Waterways Ireland is operationally independent in regard to its management of the inland waterways under its remit and therefore, I have no function in regard to this matter.
The management of flooding risk on the Shannon is led by the Office of Public Works (OPW), working in partnership with other state agencies, including Waterways Ireland.
In relation to the works at Meelick Weir, Waterways Ireland has informed my Department that the ongoing works to the weir has had no effect on the management of the water levels in the Shannon.
It should be noted that rainfall throughout the Shannon catchment during the summer up to the end of July was generally less than or about average. In early August the level in Lough Ree was at the bottom of normal operating range for the time of year. However rainfall throughout August was over one and half times the average.
In advance of the forecasted heavy rainfall, Waterways Ireland opened all sluice gates at the new cut in Marlborough Weir on the 7th of August, and all sluice gates at Meelick Weir on the 10th of August.
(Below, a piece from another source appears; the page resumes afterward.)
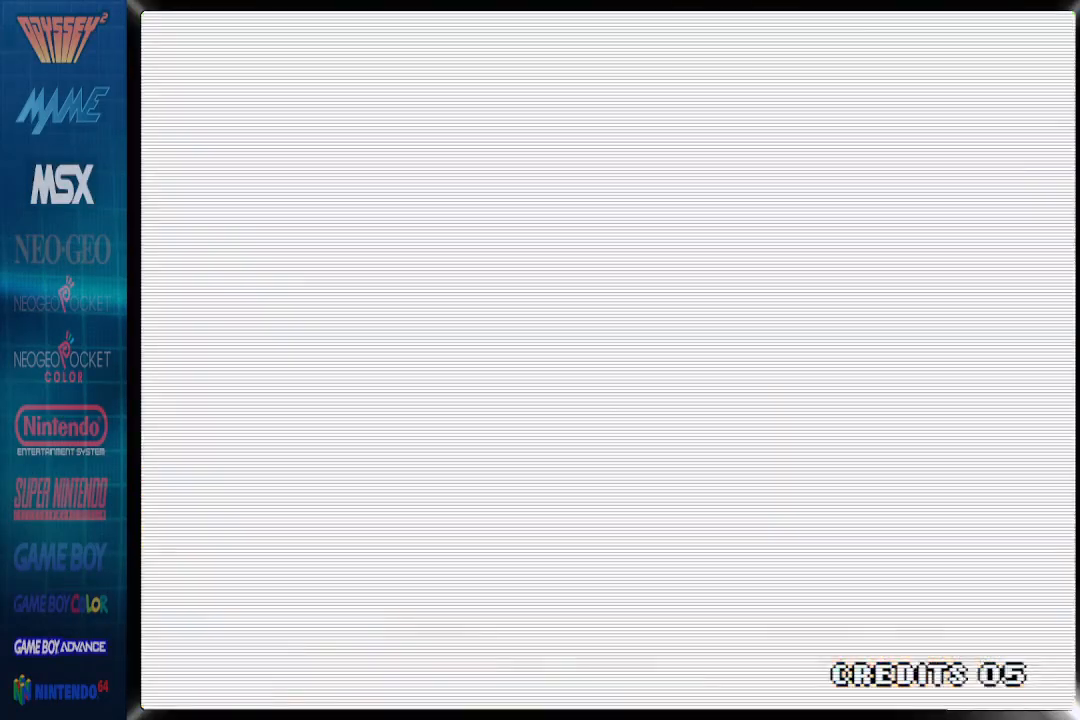
{"buttons": [], "events": []}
The ESB, which manages the level at Lough Ree, closed all gates at Athlone Weir on the 8th of August. Waterways Ireland removed 77 weir boards from Meelick weir on the 11th of August with a further 18 removed on the 14th of August. These actions where undertaken to mitigate the effects of rising levels in the Callows south of Athlone and were in accordance with the Guidelines for control of water levels on the River Shannon.
However, as a result of the prolonged and heavy rainfall in August, levels in both Lough Ree and the Callows have risen. Current levels in Lough Ree and the Callows are in a range that is exceeded about 20% of the time on average.
The water level in the Callows is approximately 0.9m above the level at which flooding of the Callows commences. The level in Lough Ree is approximately 0.7m above the minimum target level for Lough Ree at the end of August.